- **Exercise details**
Answer these from the commit page below:
1. Which type of change is checked?
2. What file path does the diff modify?
3. What pull request number appears in the title?

PDF Reader Markdown Doc Updates (#85)

adrianoaru-nhs · web-flow · commit 19803439ba49 · 2025-05-28T13:17:27.000+01:00
## Description  Addressed feedback given during reviews of the markdown document. ## Context  ## Type of changes Allows for easier understanding of the util.  - [x] Refactoring (non-breaking change) - [ ] New feature (non-breaking change which adds functionality) - [ ] Breaking change (fix or feature that would change existing functionality) - [ ] Bug fix (non-breaking change which fixes an issue) ## Checklist  - [x] I am familiar with the [contributing guidelines](https://github.com/nhs-england-tools/playwright-python-blueprint/blob/main/CONTRIBUTING.md) - [x] I have followed the code style of the project - [ ] I have added tests to cover my changes (where appropriate) - [x] I have updated the documentation accordingly - [ ] This PR is a result of pair or mob programming --- ## Sensitive Information Declaration To ensure the utmost confidentiality and protect your and others privacy, we kindly ask you to NOT including [PII (Personal Identifiable Information) / PID (Personal Identifiable Data)](https://digital.nhs.uk/data-and-information/keeping-data-safe-and-benefitting-the-public) or any other sensitive data in this PR (Pull Request) and the codebase changes. We will remove any PR that do contain any sensitive information. We really appreciate your cooperation in this matter. - [x] I confirm that neither PII/PID nor sensitive data are included in this PR and the codebase changes.
diff --git a/docs/utility-guides/PDFReader.md b/docs/utility-guides/PDFReader.md
@@ -1,6 +1,6 @@
 # Utility Guide: PDF Reader
 
-The PDF Reader utility allows for reading of PDF files and performing specific tasks on them.

- **Data supplied**
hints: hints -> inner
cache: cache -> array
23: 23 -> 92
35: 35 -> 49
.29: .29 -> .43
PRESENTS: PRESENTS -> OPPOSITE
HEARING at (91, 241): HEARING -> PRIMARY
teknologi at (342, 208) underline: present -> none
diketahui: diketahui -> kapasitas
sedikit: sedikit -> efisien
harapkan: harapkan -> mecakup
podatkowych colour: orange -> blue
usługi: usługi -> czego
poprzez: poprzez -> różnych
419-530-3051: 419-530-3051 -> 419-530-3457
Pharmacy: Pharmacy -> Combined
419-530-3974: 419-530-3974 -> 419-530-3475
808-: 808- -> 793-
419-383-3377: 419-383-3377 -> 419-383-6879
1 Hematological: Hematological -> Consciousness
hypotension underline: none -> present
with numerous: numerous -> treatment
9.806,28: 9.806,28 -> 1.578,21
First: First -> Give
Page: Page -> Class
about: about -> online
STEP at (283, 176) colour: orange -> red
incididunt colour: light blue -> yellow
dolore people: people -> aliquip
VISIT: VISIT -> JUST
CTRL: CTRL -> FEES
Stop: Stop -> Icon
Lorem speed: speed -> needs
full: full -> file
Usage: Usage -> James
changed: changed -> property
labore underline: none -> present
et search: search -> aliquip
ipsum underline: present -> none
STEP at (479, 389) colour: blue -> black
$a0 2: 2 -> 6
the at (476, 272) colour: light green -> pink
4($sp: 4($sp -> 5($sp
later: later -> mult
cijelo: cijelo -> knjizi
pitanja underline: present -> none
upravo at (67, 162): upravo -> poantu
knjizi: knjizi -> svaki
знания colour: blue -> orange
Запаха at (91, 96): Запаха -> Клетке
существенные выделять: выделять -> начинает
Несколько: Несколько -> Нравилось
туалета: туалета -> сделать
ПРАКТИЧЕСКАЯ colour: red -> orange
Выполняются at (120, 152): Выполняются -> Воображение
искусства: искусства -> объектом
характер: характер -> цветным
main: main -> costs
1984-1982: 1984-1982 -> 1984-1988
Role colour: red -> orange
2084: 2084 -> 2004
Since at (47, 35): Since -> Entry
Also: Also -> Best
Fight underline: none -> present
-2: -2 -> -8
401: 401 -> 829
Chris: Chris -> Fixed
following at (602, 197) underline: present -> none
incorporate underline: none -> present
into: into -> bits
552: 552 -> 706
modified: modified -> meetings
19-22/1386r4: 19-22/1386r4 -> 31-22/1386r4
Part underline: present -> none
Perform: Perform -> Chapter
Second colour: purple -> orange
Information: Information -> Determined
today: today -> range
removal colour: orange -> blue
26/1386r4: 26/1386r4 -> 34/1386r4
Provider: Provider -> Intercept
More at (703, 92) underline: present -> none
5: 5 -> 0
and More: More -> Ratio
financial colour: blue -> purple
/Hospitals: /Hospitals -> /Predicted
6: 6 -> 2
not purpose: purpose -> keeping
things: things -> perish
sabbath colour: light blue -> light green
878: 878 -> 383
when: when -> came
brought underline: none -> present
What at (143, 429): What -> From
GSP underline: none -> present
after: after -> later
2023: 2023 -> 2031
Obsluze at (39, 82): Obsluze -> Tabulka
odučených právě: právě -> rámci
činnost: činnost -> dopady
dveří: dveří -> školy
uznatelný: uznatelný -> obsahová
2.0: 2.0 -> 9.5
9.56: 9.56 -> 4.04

- **Response**
1. Refactoring (non-breaking change)
2. docs/utility-guides/PDFReader.md
3. #85